In the first two rows we get our answer: if the argument to `as.difftime`

is already a `difftime`

object, then the `units`

argument will have no effect.

`units="auto"`

My next question was where is the code to determine the used unit? As `as.difftime`

makes no transformation it must happen when we subtract two vectors.

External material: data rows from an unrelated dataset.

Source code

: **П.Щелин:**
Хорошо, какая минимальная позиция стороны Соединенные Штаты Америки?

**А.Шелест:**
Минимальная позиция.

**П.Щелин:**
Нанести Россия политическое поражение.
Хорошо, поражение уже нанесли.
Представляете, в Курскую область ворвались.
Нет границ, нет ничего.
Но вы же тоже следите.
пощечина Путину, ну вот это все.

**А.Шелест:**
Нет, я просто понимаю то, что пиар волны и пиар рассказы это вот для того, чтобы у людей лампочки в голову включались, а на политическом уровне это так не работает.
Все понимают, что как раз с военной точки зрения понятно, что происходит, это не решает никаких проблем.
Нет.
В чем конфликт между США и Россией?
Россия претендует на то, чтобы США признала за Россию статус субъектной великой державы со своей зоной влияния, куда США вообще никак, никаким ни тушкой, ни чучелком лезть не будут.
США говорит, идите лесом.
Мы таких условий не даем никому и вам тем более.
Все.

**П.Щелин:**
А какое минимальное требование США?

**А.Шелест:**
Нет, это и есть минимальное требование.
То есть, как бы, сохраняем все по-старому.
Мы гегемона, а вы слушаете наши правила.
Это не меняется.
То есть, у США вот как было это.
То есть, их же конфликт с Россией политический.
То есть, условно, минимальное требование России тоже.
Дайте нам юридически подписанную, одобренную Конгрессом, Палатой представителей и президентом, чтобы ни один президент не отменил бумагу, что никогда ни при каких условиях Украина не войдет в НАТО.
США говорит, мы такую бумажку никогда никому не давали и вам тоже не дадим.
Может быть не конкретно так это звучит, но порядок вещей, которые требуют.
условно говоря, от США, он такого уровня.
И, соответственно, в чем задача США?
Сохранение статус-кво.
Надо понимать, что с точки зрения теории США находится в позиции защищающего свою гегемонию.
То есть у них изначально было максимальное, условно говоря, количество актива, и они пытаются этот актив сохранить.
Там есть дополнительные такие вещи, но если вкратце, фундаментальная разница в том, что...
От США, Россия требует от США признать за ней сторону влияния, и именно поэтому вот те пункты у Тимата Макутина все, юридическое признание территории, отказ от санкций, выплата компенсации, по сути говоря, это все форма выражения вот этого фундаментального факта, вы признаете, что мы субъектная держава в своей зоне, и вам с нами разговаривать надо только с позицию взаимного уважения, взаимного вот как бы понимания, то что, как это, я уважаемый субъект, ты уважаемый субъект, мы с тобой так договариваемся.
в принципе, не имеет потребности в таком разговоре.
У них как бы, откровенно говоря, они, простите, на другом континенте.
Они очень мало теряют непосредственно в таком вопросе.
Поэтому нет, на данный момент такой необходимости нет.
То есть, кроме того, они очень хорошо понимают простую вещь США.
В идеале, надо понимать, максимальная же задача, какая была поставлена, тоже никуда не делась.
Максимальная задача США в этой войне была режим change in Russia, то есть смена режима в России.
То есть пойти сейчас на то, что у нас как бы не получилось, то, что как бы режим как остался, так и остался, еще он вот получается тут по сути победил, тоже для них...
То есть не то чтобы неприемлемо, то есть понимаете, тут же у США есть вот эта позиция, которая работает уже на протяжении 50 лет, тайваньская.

Now it is useful to know that `-`

is an S3 generic which means it selects what S3 method to call based on the type (S3 class) of its argument(s). In base R subtraction is defined specifically for timestamp objects (of class `POSIXt`

). Note that you can call S3 methods directly with `[generic_name].[class_name]`

.

``-.POSIXt``

```
function (e1, e2)
{
# ...
if (!inherits(e1, "POSIXt"))
stop("can only subtract from \"POSIXt\" objects")
if (nargs() == 1)
stop("unary '-' is not defined for \"POSIXt\" objects")
if (inherits(e2, "POSIXt"))
return(difftime(e1, e2))
# if ...
# ...
}
```

We subtract two values of class `POSIXt`

so the relevant part for us is `return(difftime(e1, e2))`

. Let’s look at `difftime`

now.

`difftime`

```
function (time1, time2, tz, units = c("auto", "secs", "mins",
"hours", "days", "weeks"))
{
# ...
z <- unclass(time1) - unclass(time2)
attr(z, "tzone") <- NULL
units <- match.arg(units)
if (units == "auto")
units <- if (all(is.na(z)))
"secs"
else {
zz <- min(abs(z), na.rm = TRUE)
if (!is.finite(zz) || zz < 60)
"secs"
else if (zz < 3600)
"mins"
else if (zz < 86400)
"hours"
else "days"
}
# ...
}
```

Without understanding every detail we can see that if `units`

are not specified as in our case it will depend on the smallest absolute value. What makes these computations work is that `unclass()`

on a `POSIXct`

type object gives the number of seconds by default since `1970-01-01`

.

Finally I took the time to read the longish help file of `difftime`

which contained most of this information. Still I would go this way again as I believe I learned more.

### Conclusions

Look at the source code earlier and always be explicit with conversions if possible.